* _TO-DO ITEM_
Your copy of the entries below should hold exactly the lines from the one containing "Tor-Beisser – die Marke des" to the one containing "site marchand, le contenu courant de votre", inclusive, and no pictures.

* _RAW DATA_
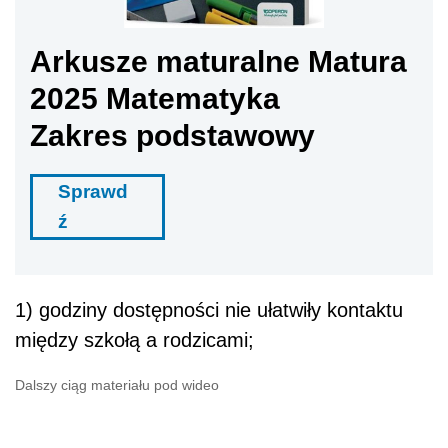
Arkusze maturalne Matura
2025 Matematyka
Zakres podstawowy
Sprawd
ź
1) godziny dostępności nie ułatwiły kontaktu
między szkołą a rodzicami;
Dalszy ciąg materiału pod wideo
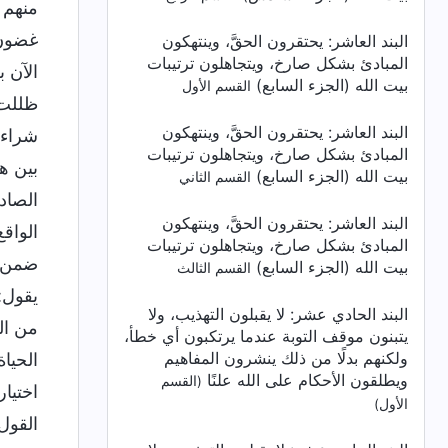
البند العاشر: يحتقرون الحقَّ، وينتهكون
المبادئ بشكل صارخ، ويتجاهلون ترتيبات
بيت الله (الجزء السابع)
القسم الأول
البند العاشر: يحتقرون الحقَّ، وينتهكون
المبادئ بشكل صارخ، ويتجاهلون ترتيبات
بيت الله (الجزء السابع)
القسم الثاني
البند العاشر: يحتقرون الحقَّ، وينتهكون
المبادئ بشكل صارخ، ويتجاهلون ترتيبات
بيت الله (الجزء السابع)
القسم الثالث
البند الحادي عشر: لا يقبلون التهذيب، ولا
يتبنون موقف التوبة عندما يرتكبون أي خطأ،
ولكنهم بدلًا من ذلك ينشرون المفاهيم
ويطلقون الأحكام على الله علنًا
(القسم
الأول)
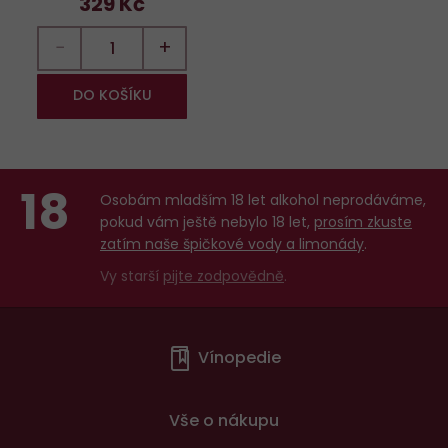
329 Kč
−
+
DO KOŠÍKU
18
Osobám mladším 18 let alkohol neprodáváme,
pokud vám ještě nebylo 18 let,
prosím zkuste
zatím naše špičkové vody a limonády
.
Vy starší
pijte zodpovědně
.
Menu
Vínopedie
v
patičce
Vše o nákupu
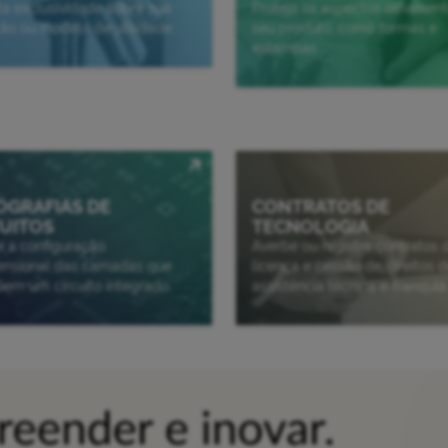
a exclusividade sobre sua
Proteja os aspectos ornament
ão ou modelo de utilidade
seu produto, como formas e
estampas
OGRAFIAS DE
CONTRATOS DE
CUITOS
TECNOLOGIA
a a configuração
Averbe ou registre contratos 
mensional das camadas que
licença e cessão de direitos d
em um circuito integrado
assistência técnica e franquia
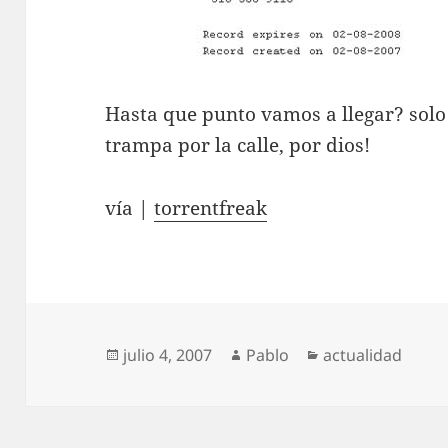
Hasta que punto vamos a llegar? solo
trampa por la calle, por dios!
vía |
torrentfreak
Publicado
Autor
Categorías
julio 4, 2007
Pablo
actualidad
el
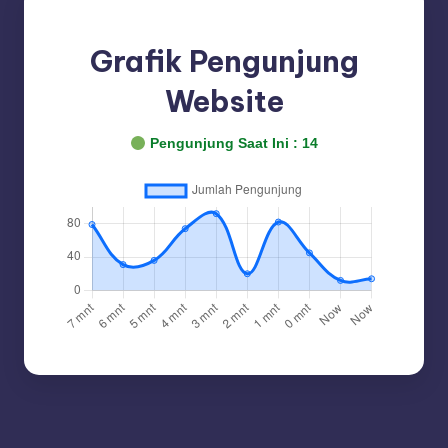
Grafik Pengunjung
Website
Pengunjung Saat Ini :
14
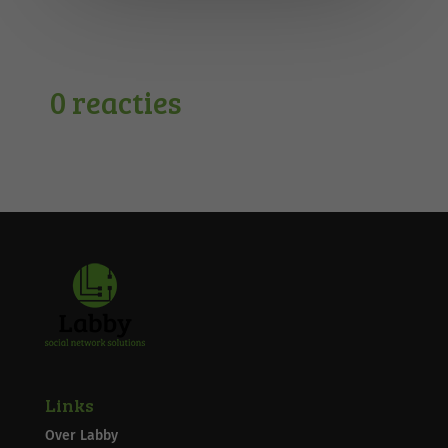
0 reacties
Links
Over Labby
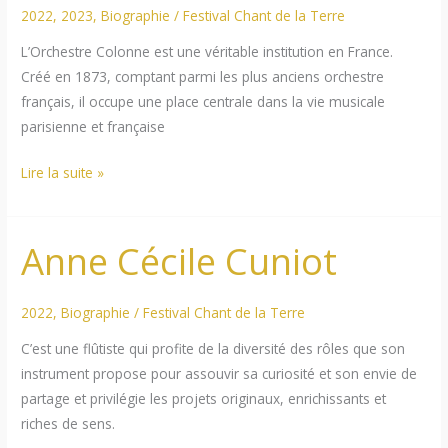
2022
,
2023
,
Biographie
/
Festival Chant de la Terre
L’Orchestre Colonne est une véritable institution en France.
Créé en 1873, comptant parmi les plus anciens orchestre
français, il occupe une place centrale dans la vie musicale
parisienne et française
Orchestre
Lire la suite »
Colonne
Anne Cécile Cuniot
2022
,
Biographie
/
Festival Chant de la Terre
C’est une flûtiste qui profite de la diversité des rôles que son
instrument propose pour assouvir sa curiosité et son envie de
partage et privilégie les projets originaux, enrichissants et
riches de sens.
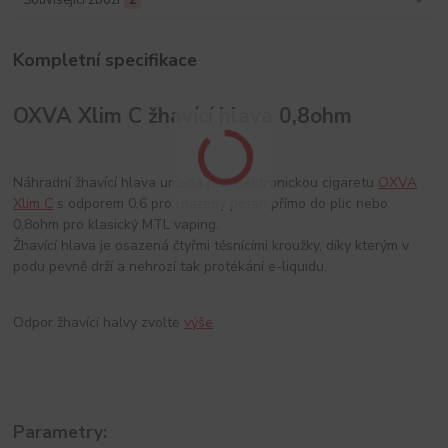
Kompletní specifikace
OXVA Xlim C žhavící hlava 0,8ohm
Náhradní žhavící hlava určená pro elektronickou cigaretu
OXVA
Xlim C
s odporem 0,6 pro utažený potah přímo do plic nebo
0,8ohm pro klasický MTL vaping.
Žhavící hlava je osazená čtyřmi těsnícími kroužky, díky kterým v
podu pevně drží a nehrozí tak protékání e-liquidu.
Odpor žhavící halvy zvolte
výše
Parametry:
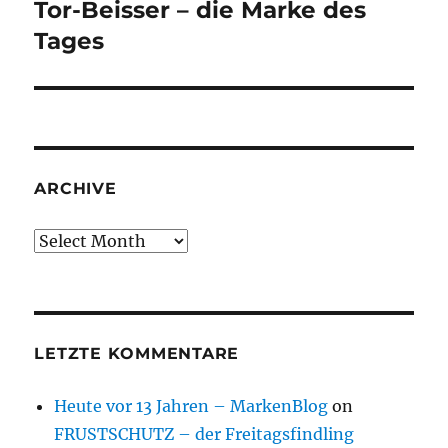
Tor-Beisser – die Marke des
Next
post:
Tages
ARCHIVE
Archive
LETZTE KOMMENTARE
Heute vor 13 Jahren – MarkenBlog
on
FRUSTSCHUTZ – der Freitagsfindling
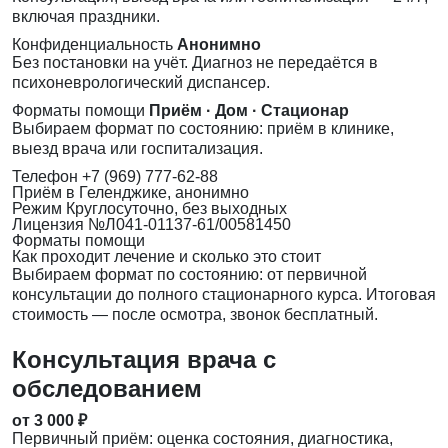
включая праздники.
Конфиденциальность
Анонимно
Без постановки на учёт. Диагноз не передаётся в
психоневрологический диспансер.
Форматы помощи
Приём · Дом · Стационар
Выбираем формат по состоянию: приём в клинике,
выезд врача или госпитализация.
Телефон
+7 (969) 777-62-88
Приём
в Геленджике, анонимно
Режим
Круглосуточно, без выходных
Лицензия
№Л041-01137-61/00581450
Форматы помощи
Как проходит лечение и сколько это стоит
Выбираем формат по состоянию: от первичной
консультации до полного стационарного курса. Итоговая
стоимость — после осмотра, звонок бесплатный.
Консультация врача с
обследованием
от 3 000 ₽
Первичный приём: оценка состояния, диагностика,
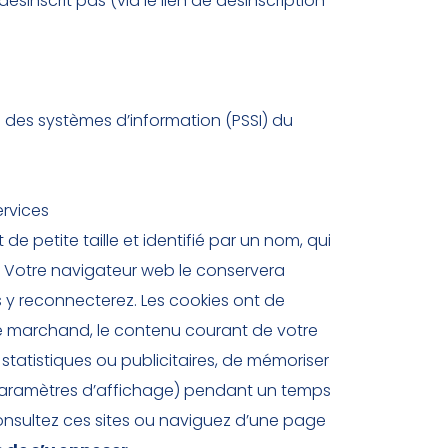
sinscrit pas (via le lien de désinscription
 des systèmes d’information (PSSI) du
ervices
de petite taille et identifié par un nom, qui
. Votre navigateur web le conservera
 y reconnecterez. Les cookies ont de
site marchand, le contenu courant de votre
 statistiques ou publicitaires, de mémoriser
s paramètres d’affichage) pendant un temps
onsultez ces sites ou naviguez d’une page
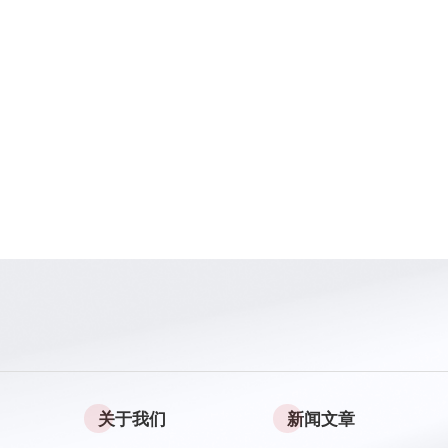
关于我们
新闻文章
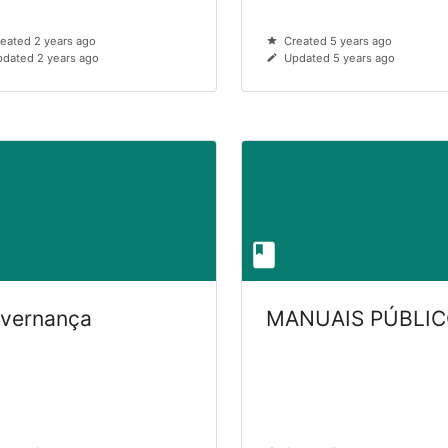
eated 2 years ago
Created 5 years ago
dated 2 years ago
Updated 5 years ago
vernança
MANUAIS PÚBLI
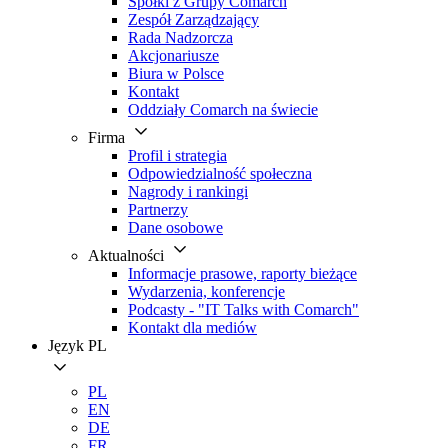
Spółki z Grupy Comarch
Zespół Zarządzający
Rada Nadzorcza
Akcjonariusze
Biura w Polsce
Kontakt
Oddziały Comarch na świecie
Firma
Profil i strategia
Odpowiedzialność społeczna
Nagrody i rankingi
Partnerzy
Dane osobowe
Aktualności
Informacje prasowe, raporty bieżące
Wydarzenia, konferencje
Podcasty - "IT Talks with Comarch"
Kontakt dla mediów
Język
PL
PL
EN
DE
FR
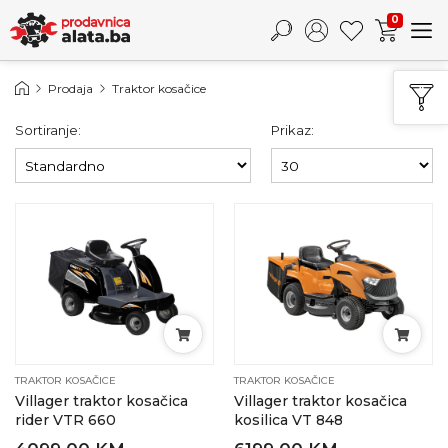
0
Prodaja
Traktor kosačice
Sortiranje:
Prikaz:
TRAKTOR KOSAČICE
TRAKTOR KOSAČICE
Villager traktor kosačica
Villager traktor kosačica
rider VTR 660
kosilica VT 848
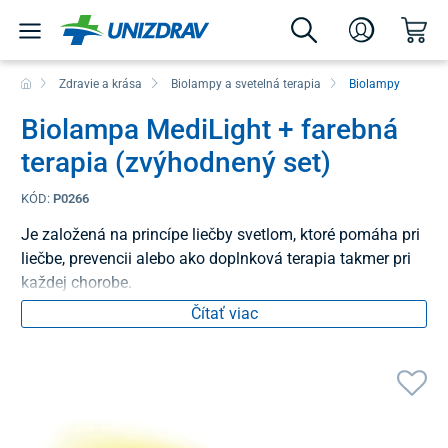
Zdravie a krása
Biolampy a svetelná terapia
Biolampy
Biolampa MediLight + farebná
terapia (zvýhodnený set)
KÓD:
P0266
Je založená na princípe liečby svetlom, ktoré pomáha pri
liečbe, prevencii alebo ako doplnková terapia takmer pri
každej chorobe.
Čítať viac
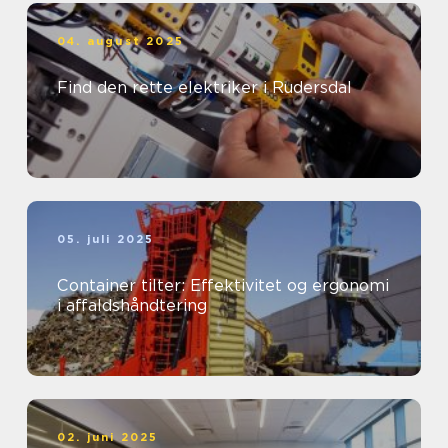
04. august 2025
Find den rette elektriker i Rudersdal
05. juli 2025
Container tilter: Effektivitet og ergonomi
i affaldshåndtering
02. juni 2025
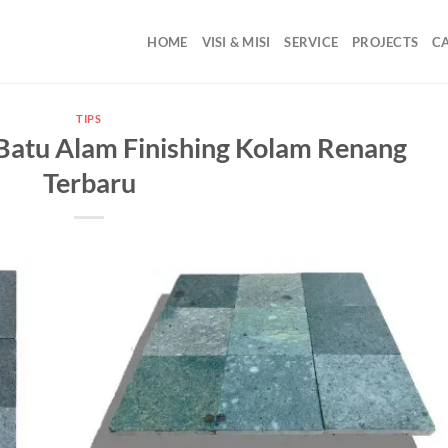
HOME
VISI & MISI
SERVICE
PROJECTS
C
TIPS
Batu Alam Finishing Kolam Renang
Terbaru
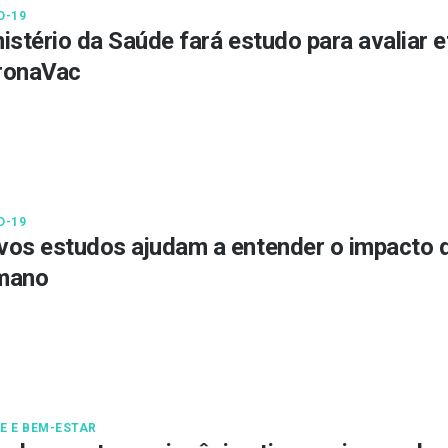
D-19
istério da Saúde fará estudo para avaliar e
ronaVac
D-19
os estudos ajudam a entender o impacto d
mano
E E BEM-ESTAR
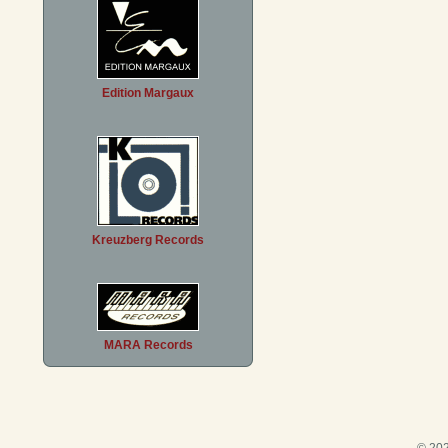
Edition Margaux
Kreuzberg Records
MARA Records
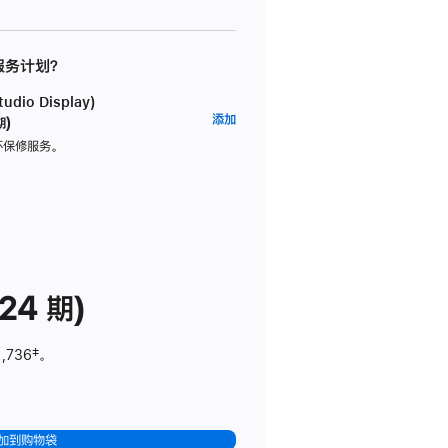
 服务计划？
dio Display)
AppleCare+
添加
期)
服
坏保修服务。
务
计
划
(适
用
于
24 期)
Studio
Display)
1,736
脚
‡。
注
加到购物袋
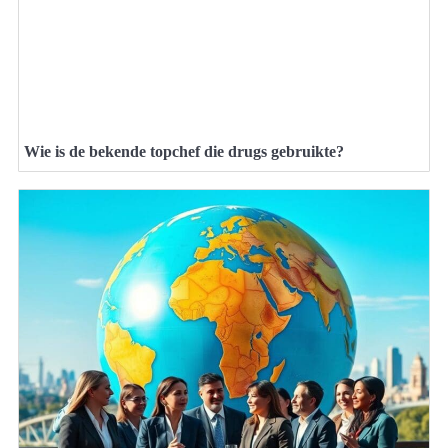
Wie is de bekende topchef die drugs gebruikte?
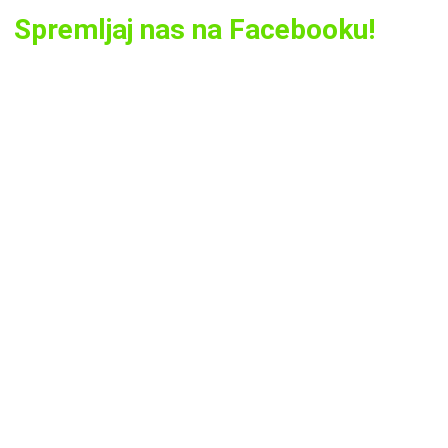
Spremljaj nas na Facebooku!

* _PROBLEM SOLUTION_
Tor-Beisser – die Marke des
Next
post:
Tages
ARCHIVE
Archive
LETZTE KOMMENTARE
Heute vor 13 Jahren – MarkenBlog
on
FRUSTSCHUTZ – der Freitagsfindling
включая праздники.
Конфиденциальность
Анонимно
Без постановки на учёт. Диагноз не передаётся в
психоневрологический диспансер.
Форматы помощи
Приём · Дом · Стационар
Выбираем формат по состоянию: приём в клинике,
выезд врача или госпитализация.
Телефон
+7 (969) 777-62-88
Приём
в Геленджике, анонимно
Режим
Круглосуточно, без выходных
Лицензия
№Л041-01137-61/00581450
Форматы помощи
Как проходит лечение и сколько это стоит
Выбираем формат по состоянию: от первичной
консультации до полного стационарного курса. Итоговая
стоимость — после осмотра, звонок бесплатный.
Консультация врача с
обследованием
от 3 000 ₽
Первичный приём: оценка состояния, диагностика,
sinscrit pas (via le lien de désinscription
 des systèmes d’information (PSSI) du
ervices
de petite taille et identifié par un nom, qui
. Votre navigateur web le conservera
 y reconnecterez. Les cookies ont de
site marchand, le contenu courant de votre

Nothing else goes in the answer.